Requisito A:
Segundo o texto sobre O Vil Metal, por que não é por acaso que Ferreira Gullar mais tarde fará parte do grupo concretista? Explique em uma a três frases.
Requisito B:
Transcreva do texto sobre O Vil Metal o trecho que vai de "Home EstudosLivros O" até "da sintaxe convencional.".

Texto de leitura:

----------

Home EstudosLivros O Vil Metal, de Ferreira Gullar

O Vil Metal, de Ferreira Gullar

by Lucas Gomes

O livro O Vil Metal reúne poemas esparsos, publicados entre
1954 e 1960. Nesta obra as experiências se entrecruzam, adere ao concretismo
por algum tempo e produz poemas concretos e neoconcretos, substituindo o verso
por novas estruturas, baseadas na associação formal dos vocábulos
e em sua disposição espacial na página, em alinhamentos
geométricos; em lugar da sintaxe convencional.

Nesses poemas predominam a busca do sentido da poesia e do sentido da vida.
Sua luta poética com a palavra ainda é intensa, embora menos perturbadora
do que em A Luta Corporal. O primeiro poema deste livro nos remete
aos últimos de A Luta Corporal, onde há a desestruturação
do código linguístico:

                            fru
                         to
                      lu
                      to
              sedosa
carne
           o lume desatado
                      lu
                      to
o cheiro expõe seu avesso leproso
                  pústula
ar flora isconde ôr rostro dentro êr frô
                 erf’olho
                 cartrera
                 ceca
                 púcaro
                mofo
                 SOLAR

Há a utilização visual da folha em branco. O exercício
da palavra já o encontramos desde o início de sua trajetória
poética. Logo, não é por acaso que Ferreira Gullar, mais
tarde, fará parte do grupo concretista, separando-se depois para fundar
o movimento Neoconcreto.

O poema “Definições” retrata as angústias
de Ferreira Gullar diante de conceitos. Na sua incessante busca, o poeta seleciona
alguns vocábulos, e tenta defini-los através de associações
que, aparentemente, nada têm a ver com o nome indicado com letras maiúsculas.
Há uma analogia pessoal, fruto do inconsciente. Como já havia
feito em outros poemas, o artista, para expor a fragilidade da relação
linguagem/realidade, inventa combinações fônicas que não
existem no nosso código
lingüístico, pois ele procura, contra as formas usuais da linguagem,
unir no particular os pólos distantes da singularidade e da universalidade.

Se, no fim de A Luta Corporal o autor proclama a morte de sua poesia,
aqui ele proclama a sua própria morte – “Réquiem para
Gullar”.

----------

Dados registrados:
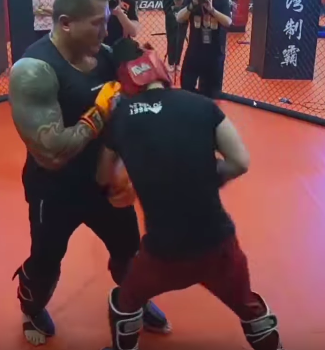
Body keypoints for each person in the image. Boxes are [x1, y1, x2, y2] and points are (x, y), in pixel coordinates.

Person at [8, 0, 169, 346]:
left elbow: (144, 109)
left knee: (131, 255)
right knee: (45, 264)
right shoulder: (34, 70)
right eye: (97, 23)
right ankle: (31, 307)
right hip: (55, 190)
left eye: (106, 20)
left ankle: (134, 300)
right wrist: (99, 113)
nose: (105, 30)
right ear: (66, 23)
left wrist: (151, 79)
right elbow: (52, 153)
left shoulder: (107, 55)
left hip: (103, 181)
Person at [97, 39, 284, 350]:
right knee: (249, 307)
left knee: (125, 302)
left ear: (124, 80)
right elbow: (240, 162)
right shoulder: (202, 105)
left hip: (163, 252)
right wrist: (200, 176)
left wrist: (138, 168)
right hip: (218, 244)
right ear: (158, 68)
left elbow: (104, 177)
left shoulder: (121, 117)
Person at [177, 0, 232, 98]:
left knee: (211, 93)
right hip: (195, 51)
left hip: (214, 53)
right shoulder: (192, 0)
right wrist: (191, 6)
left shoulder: (220, 1)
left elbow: (228, 22)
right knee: (186, 87)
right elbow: (179, 18)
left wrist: (212, 10)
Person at [162, 0, 188, 73]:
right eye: (176, 1)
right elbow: (166, 11)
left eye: (180, 1)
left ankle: (177, 63)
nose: (178, 3)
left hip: (183, 23)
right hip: (170, 22)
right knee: (171, 41)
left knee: (180, 41)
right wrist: (174, 17)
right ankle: (170, 63)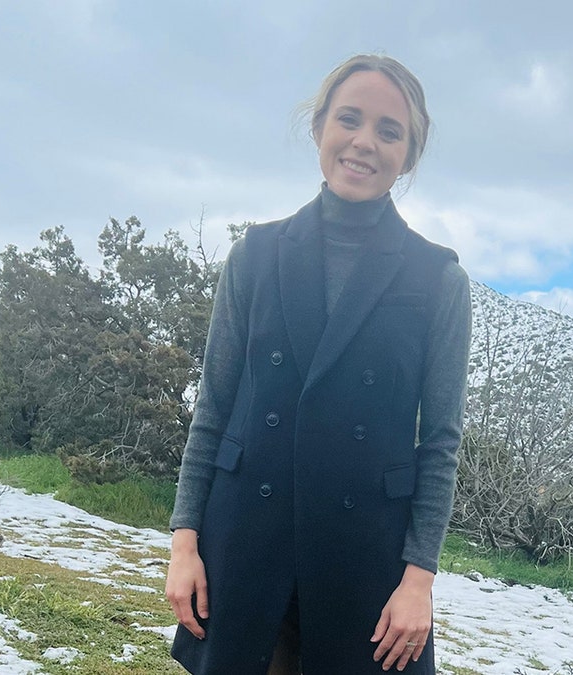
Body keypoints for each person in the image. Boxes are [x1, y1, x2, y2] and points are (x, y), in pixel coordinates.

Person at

----------

Espaço para resposta A:
Porque o exercício da palavra já aparece desde o início da trajetória poética dele. Por isso o texto conclui que não é por acaso que ele entra depois no grupo concretista e, mais tarde, se separa para fundar o movimento Neoconcreto.

Espaço para resposta B:
Home EstudosLivros O Vil Metal, de Ferreira Gullar

O Vil Metal, de Ferreira Gullar

by Lucas Gomes

O livro O Vil Metal reúne poemas esparsos, publicados entre
1954 e 1960. Nesta obra as experiências se entrecruzam, adere ao concretismo
por algum tempo e produz poemas concretos e neoconcretos, substituindo o verso
por novas estruturas, baseadas na associação formal dos vocábulos
e em sua disposição espacial na página, em alinhamentos
geométricos; em lugar da sintaxe convencional.